SAES-422 Multistate Research Activity Accomplishments Report

Status: Approved

Basic Information

Participants

Mickey Ransom, Kansas State Univ., Brian Slater, Ohio State Univ., Douglas Malo, South Dakota State Univ., Kevin McSweeney, Univ. of Illinois, Lee Burras, Iowa State Univ., David Lindbo, NRCS, Curtis Monger, NRCS, David Hoover, NRCS, Cathy Seybold, NRCS, Henry Ferguson, NRCS

Accomplishments

1. Continued integration of experiment station and university laboratory pedon descriptions and soil property data into NRCS's national database.

2. Updating and improving yield predictions and/or soil productivity indices for major crops in a number of states. These data are critical to management decisions and taxation decisions in some states.

3. Measuring soil dynamic properties and gaining understanding of soil change under a variety of management systems.

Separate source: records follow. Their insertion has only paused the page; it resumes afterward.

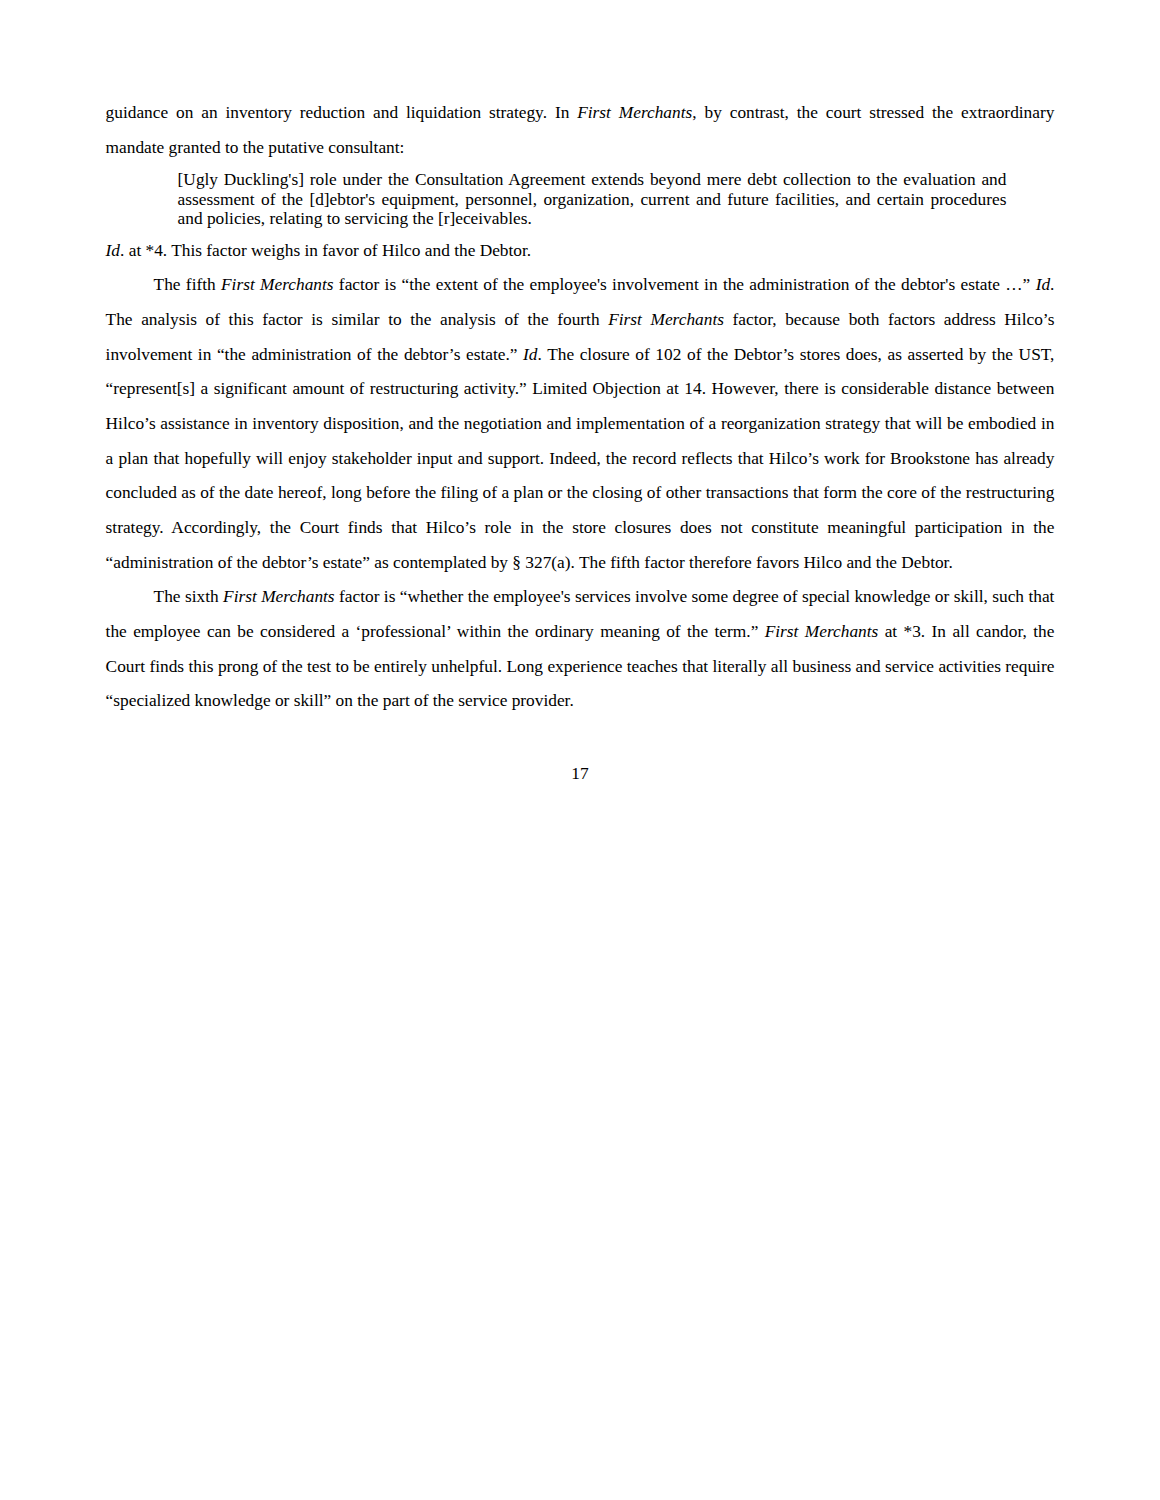guidance on an inventory reduction and liquidation strategy. In First Merchants, by contrast, the court stressed the extraordinary mandate granted to the putative consultant:
[Ugly Duckling's] role under the Consultation Agreement extends beyond mere debt collection to the evaluation and assessment of the [d]ebtor's equipment, personnel, organization, current and future facilities, and certain procedures and policies, relating to servicing the [r]eceivables.
Id. at *4. This factor weighs in favor of Hilco and the Debtor.
The fifth First Merchants factor is “the extent of the employee's involvement in the administration of the debtor's estate …” Id. The analysis of this factor is similar to the analysis of the fourth First Merchants factor, because both factors address Hilco’s involvement in “the administration of the debtor’s estate.” Id. The closure of 102 of the Debtor’s stores does, as asserted by the UST, “represent[s] a significant amount of restructuring activity.” Limited Objection at 14. However, there is considerable distance between Hilco’s assistance in inventory disposition, and the negotiation and implementation of a reorganization strategy that will be embodied in a plan that hopefully will enjoy stakeholder input and support. Indeed, the record reflects that Hilco’s work for Brookstone has already concluded as of the date hereof, long before the filing of a plan or the closing of other transactions that form the core of the restructuring strategy. Accordingly, the Court finds that Hilco’s role in the store closures does not constitute meaningful participation in the “administration of the debtor’s estate” as contemplated by § 327(a). The fifth factor therefore favors Hilco and the Debtor.
The sixth First Merchants factor is “whether the employee's services involve some degree of special knowledge or skill, such that the employee can be considered a ‘professional’ within the ordinary meaning of the term.” First Merchants at *3. In all candor, the Court finds this prong of the test to be entirely unhelpful. Long experience teaches that literally all business and service activities require “specialized knowledge or skill” on the part of the service provider.
17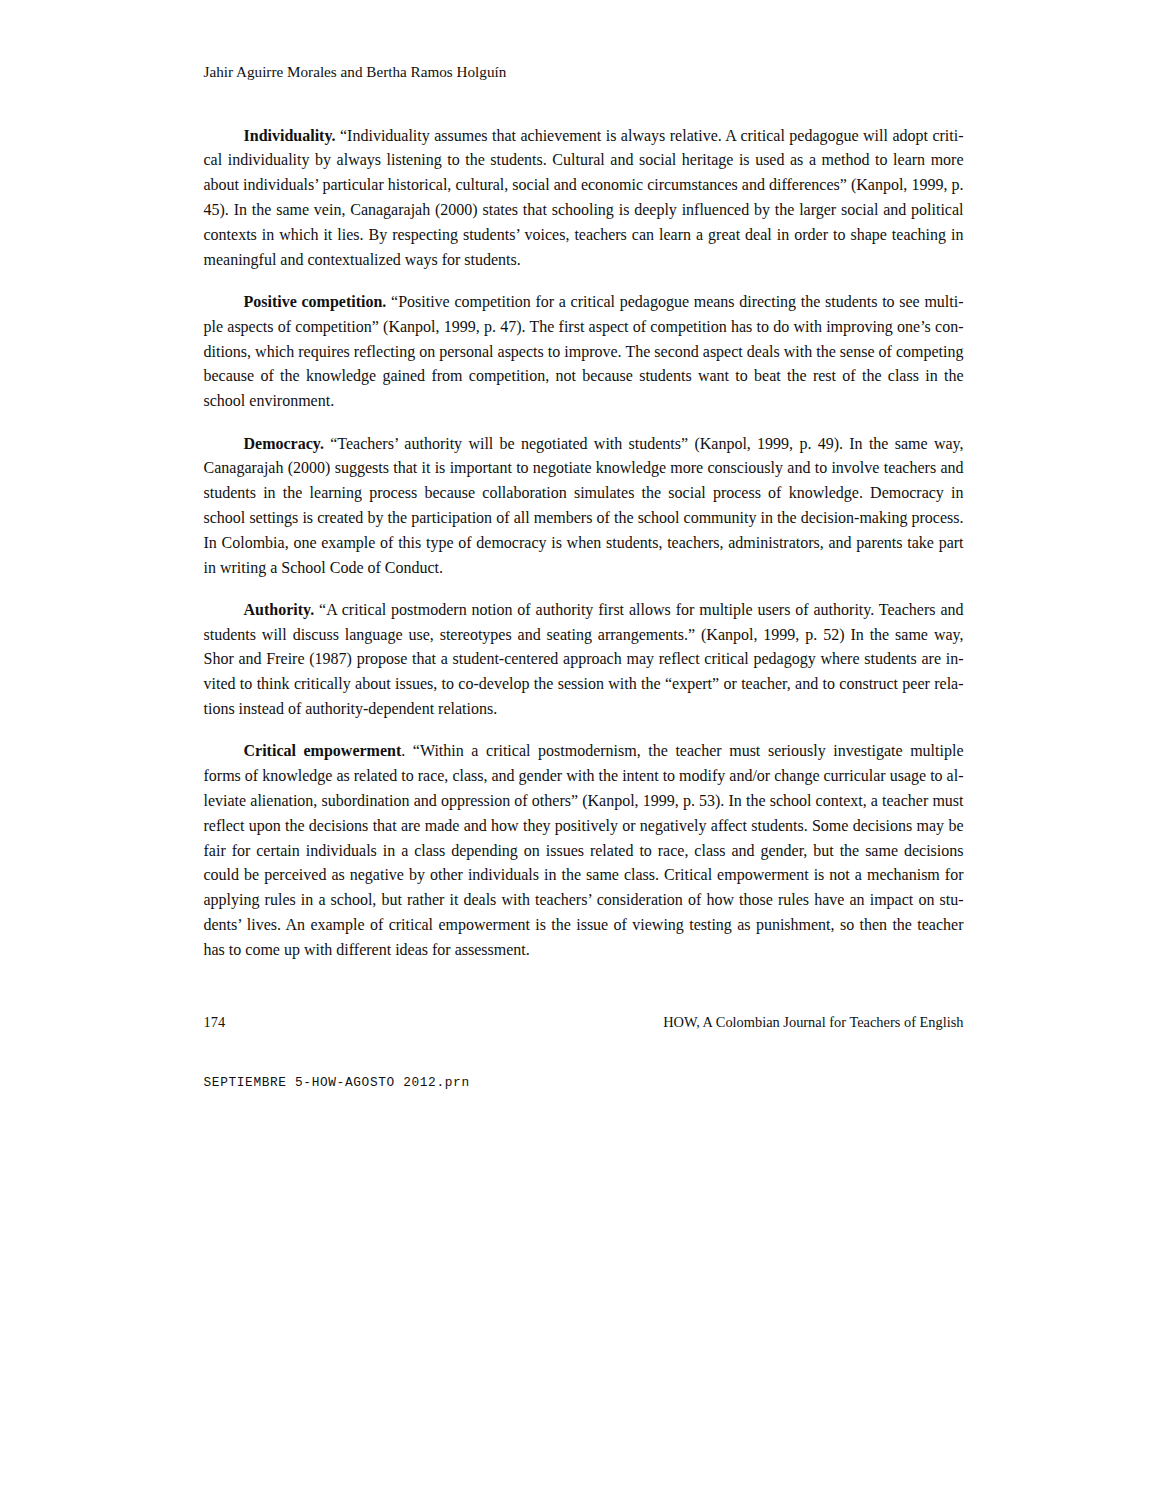Jahir Aguirre Morales and Bertha Ramos Holguín
Individuality. “Individuality assumes that achievement is always relative. A critical pedagogue will adopt critical individuality by always listening to the students. Cultural and social heritage is used as a method to learn more about individuals’ particular historical, cultural, social and economic circumstances and differences” (Kanpol, 1999, p. 45). In the same vein, Canagarajah (2000) states that schooling is deeply influenced by the larger social and political contexts in which it lies. By respecting students’ voices, teachers can learn a great deal in order to shape teaching in meaningful and contextualized ways for students.
Positive competition. “Positive competition for a critical pedagogue means directing the students to see multiple aspects of competition” (Kanpol, 1999, p. 47). The first aspect of competition has to do with improving one’s conditions, which requires reflecting on personal aspects to improve. The second aspect deals with the sense of competing because of the knowledge gained from competition, not because students want to beat the rest of the class in the school environment.
Democracy. “Teachers’ authority will be negotiated with students” (Kanpol, 1999, p. 49). In the same way, Canagarajah (2000) suggests that it is important to negotiate knowledge more consciously and to involve teachers and students in the learning process because collaboration simulates the social process of knowledge. Democracy in school settings is created by the participation of all members of the school community in the decision-making process. In Colombia, one example of this type of democracy is when students, teachers, administrators, and parents take part in writing a School Code of Conduct.
Authority. “A critical postmodern notion of authority first allows for multiple users of authority. Teachers and students will discuss language use, stereotypes and seating arrangements.” (Kanpol, 1999, p. 52) In the same way, Shor and Freire (1987) propose that a student-centered approach may reflect critical pedagogy where students are invited to think critically about issues, to co-develop the session with the “expert” or teacher, and to construct peer relations instead of authority-dependent relations.
Critical empowerment. “Within a critical postmodernism, the teacher must seriously investigate multiple forms of knowledge as related to race, class, and gender with the intent to modify and/or change curricular usage to alleviate alienation, subordination and oppression of others” (Kanpol, 1999, p. 53). In the school context, a teacher must reflect upon the decisions that are made and how they positively or negatively affect students. Some decisions may be fair for certain individuals in a class depending on issues related to race, class and gender, but the same decisions could be perceived as negative by other individuals in the same class. Critical empowerment is not a mechanism for applying rules in a school, but rather it deals with teachers’ consideration of how those rules have an impact on students’ lives. An example of critical empowerment is the issue of viewing testing as punishment, so then the teacher has to come up with different ideas for assessment.
174 HOW, A Colombian Journal for Teachers of English
SEPTIEMBRE 5-HOW-AGOSTO 2012.prn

4. Development of new technologies for soil mapping (Digital Soil Mapping), soil morphology (Digital Soil Morphometrics), and classification.

5. Extending soil survey to urban and other highly managed or disturbed environments.

6. Evaluating of amendments such as biochar and gypsum as well as waste products and documenting how they affect pedology and land management.

7. Contributions to the assessment of soil quality and soil health.

8. Development of new techniques to measure soil change across multiple scales from new remote sensing technologies for measuring tillage intensity to micromorphological analyses for measuring erosion impacts.

Impacts

  1. NCERA-3 university cooperators continue to provide a significant role in coordination and planning of ongoing soil survey activities, mostly directed towards improvement and updates of accessible soil survey information in National databases. Updated information includes improvements to information about soil properties and interpretations important for land use and management decisions.
  2. University, NRCS and other cooperating agencies are working together in a number of states to develop better understanding of specific soil-landscape relationships to improve and update soil surveys. These projects include efforts to characterize benchmark soils and catenas, contributions to research on nutrient loading and development of calibrated P-indices, and Digital Soil Mapping. In a major education-focused project, state wide maps of a variety of soil features such as soil parent materials have been produced for a number of states in the east of the region and integrated into an online and tablet system for field use by students and others.
  3. Accomplishments in this area have continued to be highly state specific with only a few states reporting direct research that examines scale accuracy and/or precision (e.g., suitability of soil survey data/maps for salinity and drainage risk assessment and management decisions, precision agriculture, and development of Soil Systems maps at broad scale).
  4. Projects in all states aim to continue to improve the science behind soil assessment and interpretations. Continuing projects include new developments in Digital Soil Mapping, methods for more rapid and accurate soil attribute prediction, effects of land use and management on soil carbon stocks, evaluation of soil moisture sensors for monitoring hydrology and controlling wastewater application within onsite systems, effects of soil amendments on soil health, tillage impacts on soil properties such as soil compaction and on crop yields and product quality.
  5. NCERA-3 members and universities continue to provide quality educational programs at undergraduate level. Each state reported noteworthy research, exceptional teaching of pedology and related areas including soil judging and meaningful outreach programs. Example successes include many refereed publications (see list below), thousands of student credit hours in soil science extension publication related to pedology. In addition, members provided a wide range of services to new stakeholders and clients locally, regionally, nationally and internationally. One notable example was the hosting of the 2016 National Soil Judging Contest at Kansas State University.
  6. NCERA-3 members continue to work with a broad range of other disciplines to enhance access to high quality information about the soil resource, and to help the public understand the value of the soil resource and to avail the valuable tools for aiding responsible decisions about natural resource management.